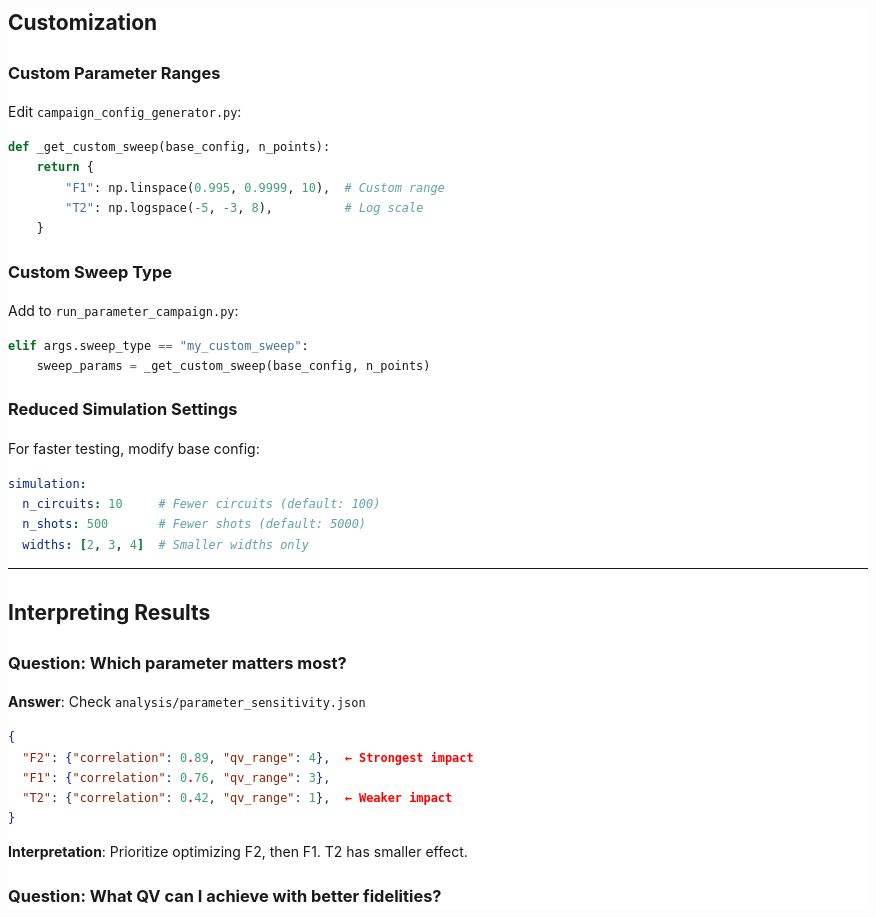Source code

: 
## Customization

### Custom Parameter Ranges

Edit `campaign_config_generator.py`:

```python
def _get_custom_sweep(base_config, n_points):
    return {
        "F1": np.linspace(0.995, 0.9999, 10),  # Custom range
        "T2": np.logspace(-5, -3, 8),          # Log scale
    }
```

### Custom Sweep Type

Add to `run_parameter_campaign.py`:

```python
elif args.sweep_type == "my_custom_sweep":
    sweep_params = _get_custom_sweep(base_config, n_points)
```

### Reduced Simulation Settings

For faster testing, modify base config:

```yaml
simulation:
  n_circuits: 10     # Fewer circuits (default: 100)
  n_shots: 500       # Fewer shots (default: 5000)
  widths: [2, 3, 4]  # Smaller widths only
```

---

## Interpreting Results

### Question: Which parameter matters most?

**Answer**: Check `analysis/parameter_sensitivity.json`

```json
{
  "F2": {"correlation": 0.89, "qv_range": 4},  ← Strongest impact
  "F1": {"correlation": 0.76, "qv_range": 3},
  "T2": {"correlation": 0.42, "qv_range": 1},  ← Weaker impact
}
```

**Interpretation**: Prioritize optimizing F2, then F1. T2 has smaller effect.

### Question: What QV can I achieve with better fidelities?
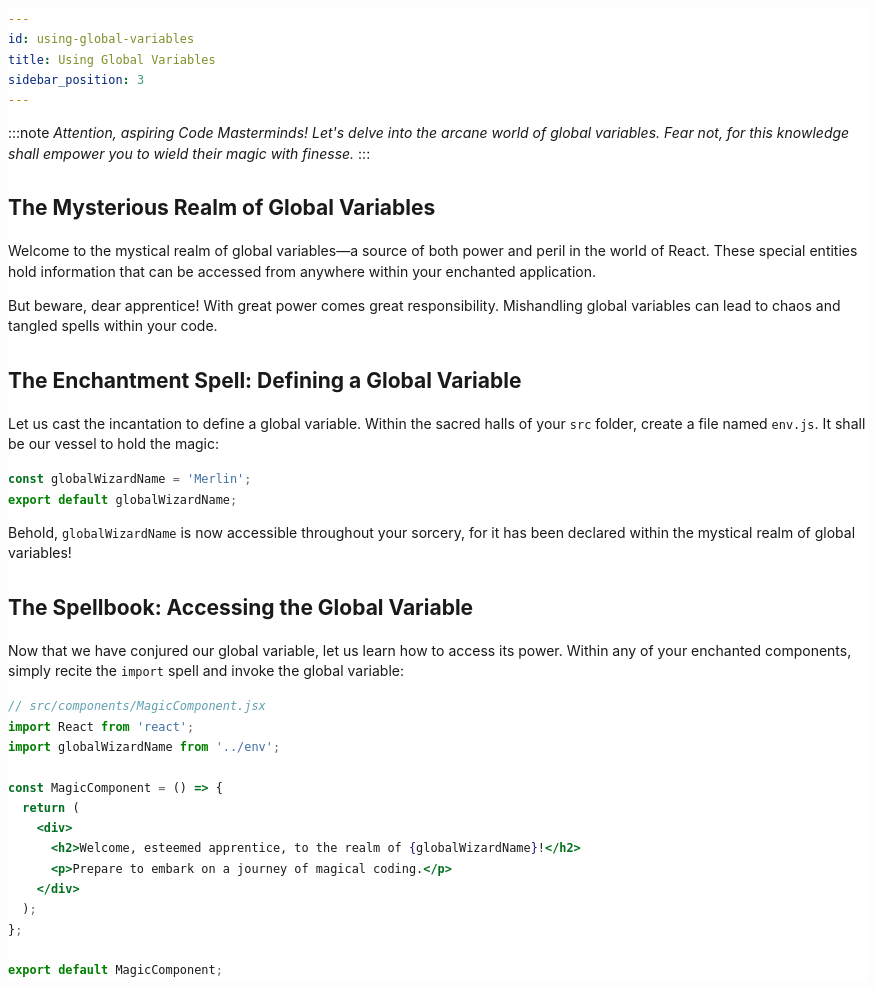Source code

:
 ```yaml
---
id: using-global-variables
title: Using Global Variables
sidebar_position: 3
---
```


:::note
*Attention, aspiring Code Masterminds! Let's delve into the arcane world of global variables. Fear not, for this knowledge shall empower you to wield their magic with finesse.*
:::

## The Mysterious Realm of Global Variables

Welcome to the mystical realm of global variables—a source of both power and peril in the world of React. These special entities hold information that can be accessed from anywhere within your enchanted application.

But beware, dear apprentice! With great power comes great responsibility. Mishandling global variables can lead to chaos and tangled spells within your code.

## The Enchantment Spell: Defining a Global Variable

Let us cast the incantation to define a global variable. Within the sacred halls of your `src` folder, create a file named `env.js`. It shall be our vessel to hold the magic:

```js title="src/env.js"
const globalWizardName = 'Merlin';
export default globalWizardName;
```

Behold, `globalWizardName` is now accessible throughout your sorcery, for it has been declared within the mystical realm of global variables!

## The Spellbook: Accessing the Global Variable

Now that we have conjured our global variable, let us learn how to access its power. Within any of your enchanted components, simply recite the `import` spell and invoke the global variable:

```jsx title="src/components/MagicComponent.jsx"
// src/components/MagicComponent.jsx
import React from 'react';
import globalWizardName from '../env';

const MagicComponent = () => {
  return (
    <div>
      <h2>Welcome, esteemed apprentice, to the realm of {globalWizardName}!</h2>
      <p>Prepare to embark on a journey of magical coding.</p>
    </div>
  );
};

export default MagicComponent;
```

...

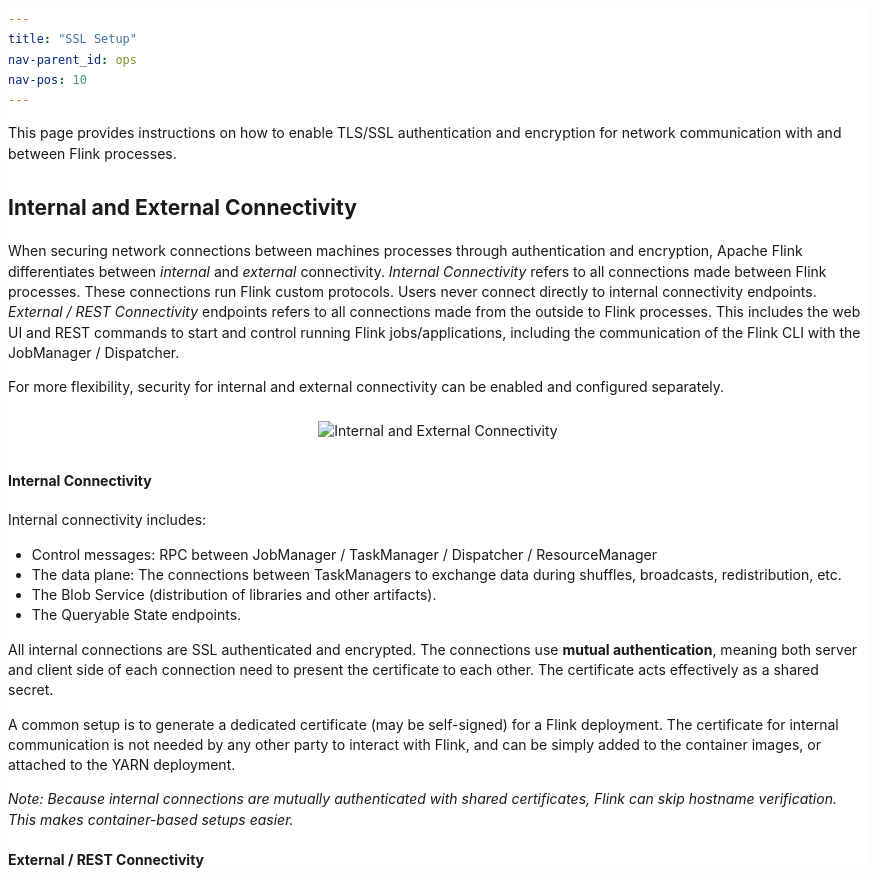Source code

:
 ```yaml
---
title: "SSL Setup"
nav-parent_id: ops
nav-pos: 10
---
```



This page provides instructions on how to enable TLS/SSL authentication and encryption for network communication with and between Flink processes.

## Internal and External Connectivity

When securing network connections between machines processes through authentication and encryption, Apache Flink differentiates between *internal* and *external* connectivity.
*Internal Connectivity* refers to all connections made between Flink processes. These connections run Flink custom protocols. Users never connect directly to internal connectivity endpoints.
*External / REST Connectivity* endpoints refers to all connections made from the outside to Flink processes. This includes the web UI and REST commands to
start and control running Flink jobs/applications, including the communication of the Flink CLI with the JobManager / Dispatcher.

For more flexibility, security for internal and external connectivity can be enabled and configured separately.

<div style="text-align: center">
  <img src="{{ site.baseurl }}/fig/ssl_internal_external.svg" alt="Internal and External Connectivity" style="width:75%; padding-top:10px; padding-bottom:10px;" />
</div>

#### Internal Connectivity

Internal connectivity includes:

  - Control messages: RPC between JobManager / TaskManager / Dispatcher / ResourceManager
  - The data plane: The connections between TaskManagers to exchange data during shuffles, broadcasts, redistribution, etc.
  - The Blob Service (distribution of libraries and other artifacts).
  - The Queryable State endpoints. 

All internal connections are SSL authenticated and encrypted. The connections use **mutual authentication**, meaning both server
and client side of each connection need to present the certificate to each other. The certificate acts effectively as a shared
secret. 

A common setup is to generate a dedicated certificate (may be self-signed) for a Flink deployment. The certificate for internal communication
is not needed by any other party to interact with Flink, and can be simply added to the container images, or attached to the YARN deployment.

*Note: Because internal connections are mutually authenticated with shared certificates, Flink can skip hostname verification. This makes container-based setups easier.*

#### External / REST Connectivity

EXERCISE INSTRUCTIONS
Pull out all lines of the data with the string "deployment".

WORKED SOLUTION
A common setup is to generate a dedicated certificate (may be self-signed) for a Flink deployment. The certificate for internal communication
is not needed by any other party to interact with Flink, and can be simply added to the container images, or attached to the YARN deployment.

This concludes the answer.